== Selected passage ==
◆ ◆ ◆

I’m at seminary at Southwestern Baptist Theological Seminary, Havard Campus in Houston. I spend my day off each week working to study the various languages, and histories, and theologies, and missiologies, and all the other logies you can imagine (hahaha I just said I go to school to study logies). It’s a fun but exhausting experience each week. (I am blessed to be at the Havard Campus, they have FANTASTIC faculty who work there and brilliant pastors who attend there. What follows is in no way a critique of the school. Good? Good.)
As a young seminary student (I’m 30, so I’m no longer the youngest, but still young even though I am often the veteran minister in my class.) I have great conversations about the “church world.” Gregory Boyd, John Piper, Shane Claiborne, N. T. Wright, Mark Driscole, Rob Bell, Voddie Baucham, T.D. Jakes, and the like are constantly set up as examples to build up or tare down.

◆ ◆ ◆

== Check your understanding ==
1. Which people does the seminary post name as examples held up in conversations about the "church world"?
2. Could you continue the seminary post from its last sentence, keeping the same voice?
The material comes from a separate source, unrelated to the seminary post.

Collected data entries:
◆ ◆ ◆

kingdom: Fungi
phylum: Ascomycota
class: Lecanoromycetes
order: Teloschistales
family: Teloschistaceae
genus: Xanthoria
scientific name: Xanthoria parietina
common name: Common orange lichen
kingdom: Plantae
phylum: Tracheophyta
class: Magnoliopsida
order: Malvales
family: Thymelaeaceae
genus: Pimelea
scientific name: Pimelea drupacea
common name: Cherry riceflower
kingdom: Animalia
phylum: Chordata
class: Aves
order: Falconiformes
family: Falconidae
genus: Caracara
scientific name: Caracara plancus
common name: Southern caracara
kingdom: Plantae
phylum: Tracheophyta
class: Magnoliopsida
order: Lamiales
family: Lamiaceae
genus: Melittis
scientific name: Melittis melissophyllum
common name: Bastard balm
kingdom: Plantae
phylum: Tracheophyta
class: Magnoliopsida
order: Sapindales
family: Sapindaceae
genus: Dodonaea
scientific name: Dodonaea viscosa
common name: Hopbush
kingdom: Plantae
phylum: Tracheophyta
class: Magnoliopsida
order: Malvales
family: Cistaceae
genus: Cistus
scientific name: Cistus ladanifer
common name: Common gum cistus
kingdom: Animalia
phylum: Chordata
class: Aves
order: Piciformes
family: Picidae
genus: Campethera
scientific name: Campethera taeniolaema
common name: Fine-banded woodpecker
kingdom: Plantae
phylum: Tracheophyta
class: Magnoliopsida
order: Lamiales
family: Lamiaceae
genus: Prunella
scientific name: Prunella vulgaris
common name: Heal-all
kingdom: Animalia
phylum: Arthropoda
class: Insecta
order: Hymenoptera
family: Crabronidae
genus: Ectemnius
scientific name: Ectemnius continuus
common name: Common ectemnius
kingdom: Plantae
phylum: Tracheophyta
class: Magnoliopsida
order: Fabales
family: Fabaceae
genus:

◆ ◆ ◆

== Set of answers ==
1. Gregory Boyd, John Piper, Shane Claiborne, N. T. Wright, Mark Driscole, Rob Bell, Voddie Baucham, T.D. Jakes

2.
Now, there is an ease to attacking a celebrity pastor. You don’t have to get to know them, you don’t have to listen to them, and you certainly don’t have to read their books first. You can just assume that they are what you have made them to be in your eyes, or the eyes of the other person from whom you stole your rant. My favorite one to hear people talk about here is the good brother Claiborne. People who claim to have known him will say things like, “that guy talks about living like Jesus, but he is really just self righteous. He is incredibly arrogant!” or “Yeah, I know Shane Claiborne, he’s a nice guy, but he gets a lot wrong.” It’s a bit ridiculous to say things like that, isn’t it? Aren’t you being self-righteous in making the statement? Beside the fact that he is not in the vicinity to defend himself. (The good brother Claiborne is one of the founding members of “the new monasticism, the simple way community in Philadelphia. You can find out more here: www.thesimpleway.org.)
So, I wanted to take a moment to talk about paper tigers…
To be fare, the concept of “paper tiger” is something I learned from my brother while eating lunch. He confessed to setting up one such theologian as his own paper tiger and then proceeded to tear the poor little tiger to pieces. (For the record, while someone may do this occasionally, it does not necessitate them as wrong, it just weakens their argument.) In further fairness, I set up a lot of paper tigers myself. I’m trying to do less of that.
To define a paper tiger: A paper tiger is someone who is in a seemingly exalted position who is well known, unable to defend themselves against you (often because of your obscurity), and who your listeners often don’t know personally.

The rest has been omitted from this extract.